= Brief =
Skip the pictures. Give all the data again exactly.

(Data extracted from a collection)
____________
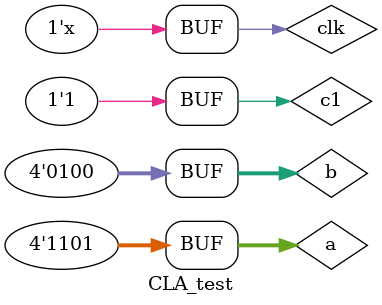
<source format=v>
`timescale 1ns / 1ps


module CLA_test( );
reg[3:0]a,b;
reg c1;
wire [3:0]s;
wire c0;
CLA_adder M1(a,b,c1,s,c0);
reg clk=0;
always #10 clk= ~clk;
initial
begin
a=6;b=8;c1=0;
#20;
a=7;b=11;c1=0;
#20;
a=12;b=9;c1=1;
#20;
a=13;b=4;c1=1;
#20;

end





endmodule

</source>
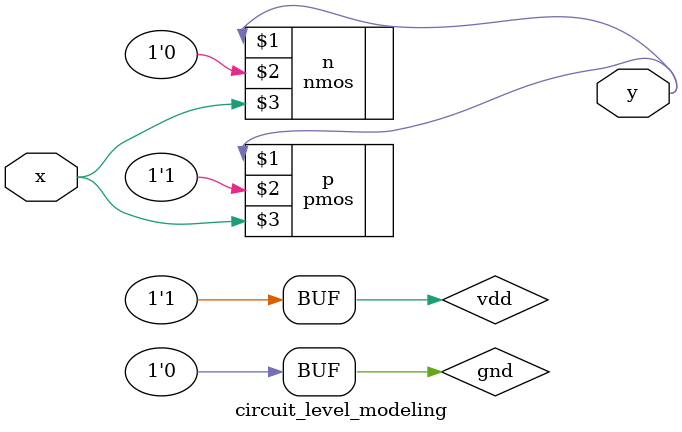
<source format=v>
module circuit_level_modeling(input x,output y);

supply1 vdd;
supply0 gnd;

pmos p(y,vdd,x);
nmos n(y,gnd,x);

endmodule


</source>
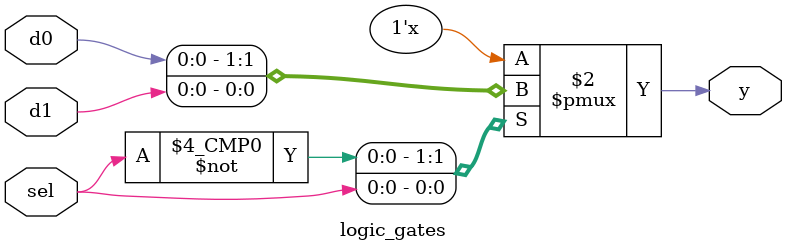
<source format=v>
`timescale 1ns / 1ps


module logic_gates(
    input d0,d1,sel,
    output reg y
    );
    //assign y = sel ? d1 : d0;
    always @(*)
    begin 
        case (sel)
            0: y=d0;
            1: y=d1;
        endcase 
    end 
    
endmodule

</source>
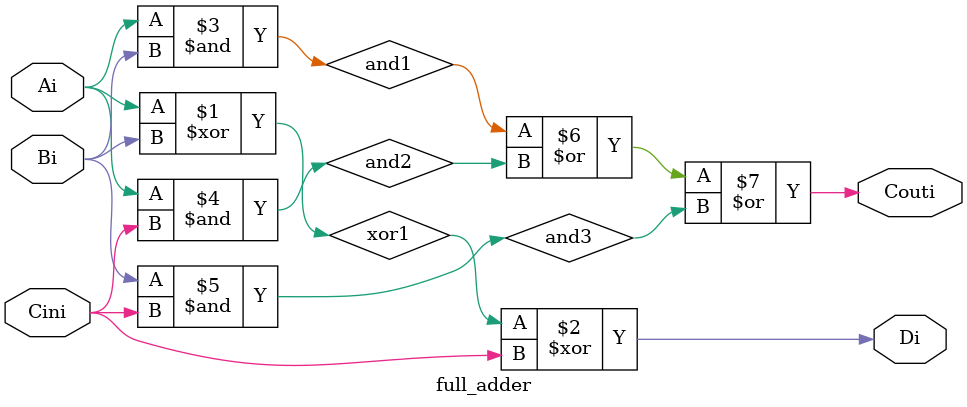
<source format=v>
`timescale 1ns/1ps
module full_adder (
    input  Ai,     // Operand A bit
    input  Bi,     // Operand B bit
    input  Cini,   // Carry-in bit
    output Di,     // Sum bit
    output Couti   // Carry-out bit
);

    // Internal wires for intermediate results
    wire xor1;
    wire and1, and2, and3;

    // Sum calculation
    xor (xor1, Ai, Bi);
    xor (Di,   xor1, Cini);

    // Carry-out calculation
    and (and1, Ai, Bi);
    and (and2, Ai, Cini);
    and (and3, Bi, Cini);
    or  (Couti, and1, and2, and3);

endmodule


</source>
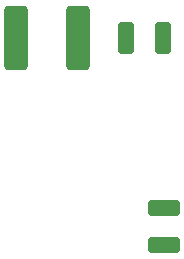
<source format=gbr>
%TF.GenerationSoftware,KiCad,Pcbnew,9.0.5*%
%TF.CreationDate,2026-01-27T18:20:27+09:00*%
%TF.ProjectId,esp_serial_bridge_pcb,6573705f-7365-4726-9961-6c5f62726964,V1.0*%
%TF.SameCoordinates,Original*%
%TF.FileFunction,Paste,Top*%
%TF.FilePolarity,Positive*%
%FSLAX46Y46*%
G04 Gerber Fmt 4.6, Leading zero omitted, Abs format (unit mm)*
G04 Created by KiCad (PCBNEW 9.0.5) date 2026-01-27 18:20:27*
%MOMM*%
%LPD*%
G01*
G04 APERTURE LIST*
G04 Aperture macros list*
%AMRoundRect*
0 Rectangle with rounded corners*
0 $1 Rounding radius*
0 $2 $3 $4 $5 $6 $7 $8 $9 X,Y pos of 4 corners*
0 Add a 4 corners polygon primitive as box body*
4,1,4,$2,$3,$4,$5,$6,$7,$8,$9,$2,$3,0*
0 Add four circle primitives for the rounded corners*
1,1,$1+$1,$2,$3*
1,1,$1+$1,$4,$5*
1,1,$1+$1,$6,$7*
1,1,$1+$1,$8,$9*
0 Add four rect primitives between the rounded corners*
20,1,$1+$1,$2,$3,$4,$5,0*
20,1,$1+$1,$4,$5,$6,$7,0*
20,1,$1+$1,$6,$7,$8,$9,0*
20,1,$1+$1,$8,$9,$2,$3,0*%
G04 Aperture macros list end*
%ADD10RoundRect,0.250000X1.100000X-0.412500X1.100000X0.412500X-1.100000X0.412500X-1.100000X-0.412500X0*%
%ADD11RoundRect,0.250000X0.412500X1.100000X-0.412500X1.100000X-0.412500X-1.100000X0.412500X-1.100000X0*%
%ADD12RoundRect,0.249999X-0.737501X-2.450001X0.737501X-2.450001X0.737501X2.450001X-0.737501X2.450001X0*%
G04 APERTURE END LIST*
D10*
%TO.C,C3*%
X111000000Y-117562500D03*
X111000000Y-114437500D03*
%TD*%
D11*
%TO.C,C2*%
X110900000Y-100000000D03*
X107775000Y-100000000D03*
%TD*%
D12*
%TO.C,C1*%
X98500000Y-100000000D03*
X103775000Y-100000000D03*
%TD*%
M02*

</source>
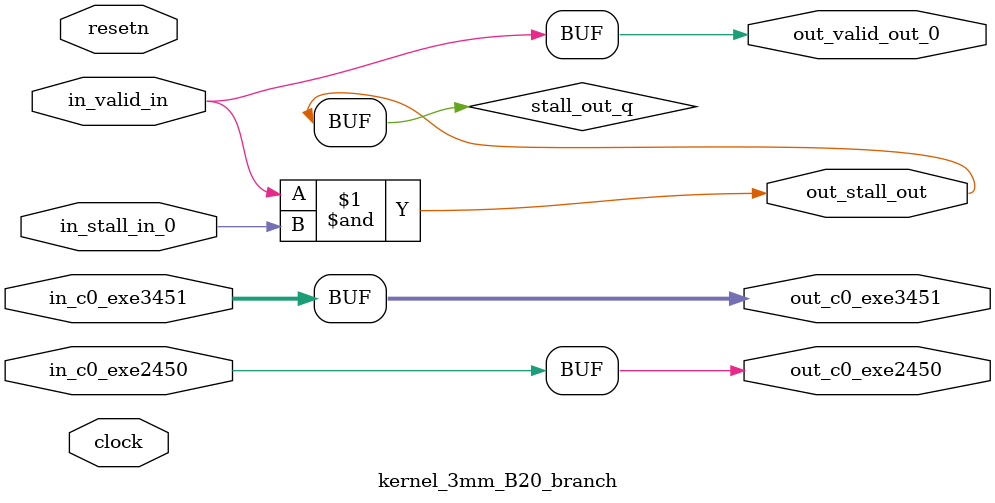
<source format=sv>



(* altera_attribute = "-name AUTO_SHIFT_REGISTER_RECOGNITION OFF; -name MESSAGE_DISABLE 10036; -name MESSAGE_DISABLE 10037; -name MESSAGE_DISABLE 14130; -name MESSAGE_DISABLE 14320; -name MESSAGE_DISABLE 15400; -name MESSAGE_DISABLE 14130; -name MESSAGE_DISABLE 10036; -name MESSAGE_DISABLE 12020; -name MESSAGE_DISABLE 12030; -name MESSAGE_DISABLE 12010; -name MESSAGE_DISABLE 12110; -name MESSAGE_DISABLE 14320; -name MESSAGE_DISABLE 13410; -name MESSAGE_DISABLE 113007; -name MESSAGE_DISABLE 10958" *)
module kernel_3mm_B20_branch (
    input wire [0:0] in_c0_exe2450,
    input wire [31:0] in_c0_exe3451,
    input wire [0:0] in_stall_in_0,
    input wire [0:0] in_valid_in,
    output wire [0:0] out_c0_exe2450,
    output wire [31:0] out_c0_exe3451,
    output wire [0:0] out_stall_out,
    output wire [0:0] out_valid_out_0,
    input wire clock,
    input wire resetn
    );

    wire [0:0] stall_out_q;


    // out_c0_exe2450(GPOUT,6)
    assign out_c0_exe2450 = in_c0_exe2450;

    // out_c0_exe3451(GPOUT,7)
    assign out_c0_exe3451 = in_c0_exe3451;

    // stall_out(LOGICAL,10)
    assign stall_out_q = in_valid_in & in_stall_in_0;

    // out_stall_out(GPOUT,8)
    assign out_stall_out = stall_out_q;

    // out_valid_out_0(GPOUT,9)
    assign out_valid_out_0 = in_valid_in;

endmodule

</source>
____________
= Exercise solution =
<source format=v>
`timescale 1ns / 1ps


module CLA_test( );
reg[3:0]a,b;
reg c1;
wire [3:0]s;
wire c0;
CLA_adder M1(a,b,c1,s,c0);
reg clk=0;
always #10 clk= ~clk;
initial
begin
a=6;b=8;c1=0;
#20;
a=7;b=11;c1=0;
#20;
a=12;b=9;c1=1;
#20;
a=13;b=4;c1=1;
#20;

end





endmodule

</source>
<source format=v>
module circuit_level_modeling(input x,output y);

supply1 vdd;
supply0 gnd;

pmos p(y,vdd,x);
nmos n(y,gnd,x);

endmodule


</source>
<source format=v>
`timescale 1ns / 1ps


module logic_gates(
    input d0,d1,sel,
    output reg y
    );
    //assign y = sel ? d1 : d0;
    always @(*)
    begin 
        case (sel)
            0: y=d0;
            1: y=d1;
        endcase 
    end 
    
endmodule

</source>
<source format=v>
`timescale 1ns/1ps
module full_adder (
    input  Ai,     // Operand A bit
    input  Bi,     // Operand B bit
    input  Cini,   // Carry-in bit
    output Di,     // Sum bit
    output Couti   // Carry-out bit
);

    // Internal wires for intermediate results
    wire xor1;
    wire and1, and2, and3;

    // Sum calculation
    xor (xor1, Ai, Bi);
    xor (Di,   xor1, Cini);

    // Carry-out calculation
    and (and1, Ai, Bi);
    and (and2, Ai, Cini);
    and (and3, Bi, Cini);
    or  (Couti, and1, and2, and3);

endmodule


</source>
<source format=gbr>
%TF.GenerationSoftware,KiCad,Pcbnew,9.0.5*%
%TF.CreationDate,2026-01-27T18:20:27+09:00*%
%TF.ProjectId,esp_serial_bridge_pcb,6573705f-7365-4726-9961-6c5f62726964,V1.0*%
%TF.SameCoordinates,Original*%
%TF.FileFunction,Paste,Top*%
%TF.FilePolarity,Positive*%
%FSLAX46Y46*%
G04 Gerber Fmt 4.6, Leading zero omitted, Abs format (unit mm)*
G04 Created by KiCad (PCBNEW 9.0.5) date 2026-01-27 18:20:27*
%MOMM*%
%LPD*%
G01*
G04 APERTURE LIST*
G04 Aperture macros list*
%AMRoundRect*
0 Rectangle with rounded corners*
0 $1 Rounding radius*
0 $2 $3 $4 $5 $6 $7 $8 $9 X,Y pos of 4 corners*
0 Add a 4 corners polygon primitive as box body*
4,1,4,$2,$3,$4,$5,$6,$7,$8,$9,$2,$3,0*
0 Add four circle primitives for the rounded corners*
1,1,$1+$1,$2,$3*
1,1,$1+$1,$4,$5*
1,1,$1+$1,$6,$7*
1,1,$1+$1,$8,$9*
0 Add four rect primitives between the rounded corners*
20,1,$1+$1,$2,$3,$4,$5,0*
20,1,$1+$1,$4,$5,$6,$7,0*
20,1,$1+$1,$6,$7,$8,$9,0*
20,1,$1+$1,$8,$9,$2,$3,0*%
G04 Aperture macros list end*
%ADD10RoundRect,0.250000X1.100000X-0.412500X1.100000X0.412500X-1.100000X0.412500X-1.100000X-0.412500X0*%
%ADD11RoundRect,0.250000X0.412500X1.100000X-0.412500X1.100000X-0.412500X-1.100000X0.412500X-1.100000X0*%
%ADD12RoundRect,0.249999X-0.737501X-2.450001X0.737501X-2.450001X0.737501X2.450001X-0.737501X2.450001X0*%
G04 APERTURE END LIST*
D10*
%TO.C,C3*%
X111000000Y-117562500D03*
X111000000Y-114437500D03*
%TD*%
D11*
%TO.C,C2*%
X110900000Y-100000000D03*
X107775000Y-100000000D03*
%TD*%
D12*
%TO.C,C1*%
X98500000Y-100000000D03*
X103775000Y-100000000D03*
%TD*%
M02*

</source>
<source format=sv>



(* altera_attribute = "-name AUTO_SHIFT_REGISTER_RECOGNITION OFF; -name MESSAGE_DISABLE 10036; -name MESSAGE_DISABLE 10037; -name MESSAGE_DISABLE 14130; -name MESSAGE_DISABLE 14320; -name MESSAGE_DISABLE 15400; -name MESSAGE_DISABLE 14130; -name MESSAGE_DISABLE 10036; -name MESSAGE_DISABLE 12020; -name MESSAGE_DISABLE 12030; -name MESSAGE_DISABLE 12010; -name MESSAGE_DISABLE 12110; -name MESSAGE_DISABLE 14320; -name MESSAGE_DISABLE 13410; -name MESSAGE_DISABLE 113007; -name MESSAGE_DISABLE 10958" *)
module kernel_3mm_B20_branch (
    input wire [0:0] in_c0_exe2450,
    input wire [31:0] in_c0_exe3451,
    input wire [0:0] in_stall_in_0,
    input wire [0:0] in_valid_in,
    output wire [0:0] out_c0_exe2450,
    output wire [31:0] out_c0_exe3451,
    output wire [0:0] out_stall_out,
    output wire [0:0] out_valid_out_0,
    input wire clock,
    input wire resetn
    );

    wire [0:0] stall_out_q;


    // out_c0_exe2450(GPOUT,6)
    assign out_c0_exe2450 = in_c0_exe2450;

    // out_c0_exe3451(GPOUT,7)
    assign out_c0_exe3451 = in_c0_exe3451;

    // stall_out(LOGICAL,10)
    assign stall_out_q = in_valid_in & in_stall_in_0;

    // out_stall_out(GPOUT,8)
    assign out_stall_out = stall_out_q;

    // out_valid_out_0(GPOUT,9)
    assign out_valid_out_0 = in_valid_in;

endmodule

</source>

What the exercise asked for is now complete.